As the months progressed I began to feel more and more at home. Poetry Lime was something I looked forward to, a much needed place to relax and open my mind to what everyone had to say. We became a family. One voice telling a hundred different stories. 

We dared to do more.

We dared to speak on the more controversial topics. Challenges of living as queer identifying females, body shaming, learning to love yourself, facing depression, love and heartbreak, and racism and other stereotypes. Our stories became so much more personal. We were square pegs trying to fit in a round world, finally finding space to just be ourselves – the raw, uncut and unapologetic versions of ourselves. 

We became a family unafraid of accepting who we really were as individuals. We gave each other honest feedback, and baby-stepped one another out of our respective shells and into a world that appreciated artistic expression and welcomed effort. With each month I saw new faces, and I don’t just mean in the audience. Lamar, Faith, Javona and Jovona tried their hands at emceeing and gave Luci a break. The stage saw a new performer or two nearly every month as well. Some of us used to depend on our phones and notebooks, but as we grew bolder, people tried performing without them.

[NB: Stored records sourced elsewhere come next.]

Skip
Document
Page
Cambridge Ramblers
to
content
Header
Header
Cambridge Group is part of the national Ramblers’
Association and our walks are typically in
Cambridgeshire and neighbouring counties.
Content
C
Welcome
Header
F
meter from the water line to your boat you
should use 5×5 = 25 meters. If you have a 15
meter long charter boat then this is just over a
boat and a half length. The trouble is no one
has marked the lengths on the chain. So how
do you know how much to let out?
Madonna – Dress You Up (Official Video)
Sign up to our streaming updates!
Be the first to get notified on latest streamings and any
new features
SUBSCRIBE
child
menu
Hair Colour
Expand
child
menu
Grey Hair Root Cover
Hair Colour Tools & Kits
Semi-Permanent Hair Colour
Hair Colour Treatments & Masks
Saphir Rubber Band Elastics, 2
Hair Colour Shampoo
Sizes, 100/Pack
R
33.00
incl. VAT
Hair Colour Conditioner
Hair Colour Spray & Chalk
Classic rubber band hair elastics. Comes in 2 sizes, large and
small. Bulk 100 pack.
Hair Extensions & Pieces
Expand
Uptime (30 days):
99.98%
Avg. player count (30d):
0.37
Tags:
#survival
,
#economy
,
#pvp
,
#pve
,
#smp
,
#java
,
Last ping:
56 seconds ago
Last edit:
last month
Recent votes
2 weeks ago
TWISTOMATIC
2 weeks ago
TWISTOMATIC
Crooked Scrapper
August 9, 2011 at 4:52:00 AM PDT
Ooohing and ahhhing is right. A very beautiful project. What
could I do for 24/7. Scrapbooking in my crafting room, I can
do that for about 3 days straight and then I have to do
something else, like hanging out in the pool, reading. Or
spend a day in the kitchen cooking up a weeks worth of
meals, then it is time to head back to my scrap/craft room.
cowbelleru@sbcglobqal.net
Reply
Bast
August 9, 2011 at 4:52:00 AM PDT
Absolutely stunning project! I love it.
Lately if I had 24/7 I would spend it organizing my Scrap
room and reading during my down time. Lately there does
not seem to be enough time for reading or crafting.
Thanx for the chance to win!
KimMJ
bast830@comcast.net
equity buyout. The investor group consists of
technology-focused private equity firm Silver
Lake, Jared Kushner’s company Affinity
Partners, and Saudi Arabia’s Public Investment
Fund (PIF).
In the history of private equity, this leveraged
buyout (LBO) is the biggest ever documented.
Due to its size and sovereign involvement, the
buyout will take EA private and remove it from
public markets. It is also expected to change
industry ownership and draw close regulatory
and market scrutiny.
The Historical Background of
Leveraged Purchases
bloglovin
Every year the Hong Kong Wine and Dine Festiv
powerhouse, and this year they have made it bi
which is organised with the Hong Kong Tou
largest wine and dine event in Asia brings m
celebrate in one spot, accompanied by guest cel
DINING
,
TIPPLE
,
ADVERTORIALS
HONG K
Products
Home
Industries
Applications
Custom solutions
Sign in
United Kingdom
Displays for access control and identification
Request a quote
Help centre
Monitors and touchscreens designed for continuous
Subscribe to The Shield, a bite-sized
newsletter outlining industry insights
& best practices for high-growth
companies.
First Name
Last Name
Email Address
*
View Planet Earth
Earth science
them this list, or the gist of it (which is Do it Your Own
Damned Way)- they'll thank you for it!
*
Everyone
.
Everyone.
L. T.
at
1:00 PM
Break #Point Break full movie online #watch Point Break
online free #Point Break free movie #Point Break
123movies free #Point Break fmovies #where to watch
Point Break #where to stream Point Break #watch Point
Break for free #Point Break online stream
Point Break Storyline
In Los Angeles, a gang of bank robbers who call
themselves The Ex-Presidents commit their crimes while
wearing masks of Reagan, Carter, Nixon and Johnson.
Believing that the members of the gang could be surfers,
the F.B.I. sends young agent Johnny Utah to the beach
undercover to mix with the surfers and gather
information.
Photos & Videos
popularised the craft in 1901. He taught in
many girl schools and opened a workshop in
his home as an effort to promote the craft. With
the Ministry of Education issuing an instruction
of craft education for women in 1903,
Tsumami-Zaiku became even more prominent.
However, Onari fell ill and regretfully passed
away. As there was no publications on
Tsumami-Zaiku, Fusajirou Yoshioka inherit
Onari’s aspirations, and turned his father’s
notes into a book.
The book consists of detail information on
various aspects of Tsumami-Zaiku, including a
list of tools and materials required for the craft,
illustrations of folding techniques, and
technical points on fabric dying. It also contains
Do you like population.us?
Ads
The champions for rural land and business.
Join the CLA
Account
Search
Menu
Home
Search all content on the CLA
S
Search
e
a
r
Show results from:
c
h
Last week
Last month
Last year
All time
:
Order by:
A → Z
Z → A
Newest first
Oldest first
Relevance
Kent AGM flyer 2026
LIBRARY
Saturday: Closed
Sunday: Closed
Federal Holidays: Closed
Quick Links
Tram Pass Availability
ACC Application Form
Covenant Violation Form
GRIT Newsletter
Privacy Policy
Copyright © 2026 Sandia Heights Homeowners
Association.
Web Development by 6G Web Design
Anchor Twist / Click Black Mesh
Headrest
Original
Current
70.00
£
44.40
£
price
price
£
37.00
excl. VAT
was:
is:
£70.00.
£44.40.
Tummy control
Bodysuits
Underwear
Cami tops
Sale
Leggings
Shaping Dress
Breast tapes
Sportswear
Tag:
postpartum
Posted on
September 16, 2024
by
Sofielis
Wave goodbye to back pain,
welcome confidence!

Of course, I can’t forget to mention the machine behind the group. The youth directors. It’s all well and good to talk about what happened, but it would be remiss of me not to mention the dedication that went into making the Poetry Limes happen.

In retrospect, the first few times I went to Poetry Lime, I took the space for granted. By the time I got there, the stage, the seating, the lighting, and the sound were already up and running and all I had to do was write my name. Shame on me.

That was until after I joined the youth director family. On one occasion we were asked to get there about an hour earlier, and I thought to myself:

“How much work could it possibly be?”

I pretty much had to eat my words – there was figuring out how to position the chairs and cushions; changing the filters on the lights to different colours, moving stuff, making sure the decorations stayed – which, oddly enough, was the hardest part – and setting the tone of the evening with music.

Instead of signing up to perform straight away, I sat a while and just observed. When other people started arriving, I watched my colleagues hustling around encouraging budding artists to step into the spotlight. When we shared ideas in the group chat, it was as safe a space as Poetry Lime. I marvelled at their enthusiasm and eagerness, and it was infectious.

You know how they say that sometimes you can only appreciate something by being a part of it. This was exactly like that. The precision, the organisation, the volunteerism, the spiritedness. It was absolutely laudable. It was, is, and continues to be something I can’t help but want to be a part of.

Beatfreeks Barbados has become all about exploring out of our comfort zones. The way we grow and move forward.

I can’t wait to see when we, the ‘underground’ artists, surface and show Barbados what we’re made of. 

Happy birthday first BFB family!

Let’s see what’s in store for us this year.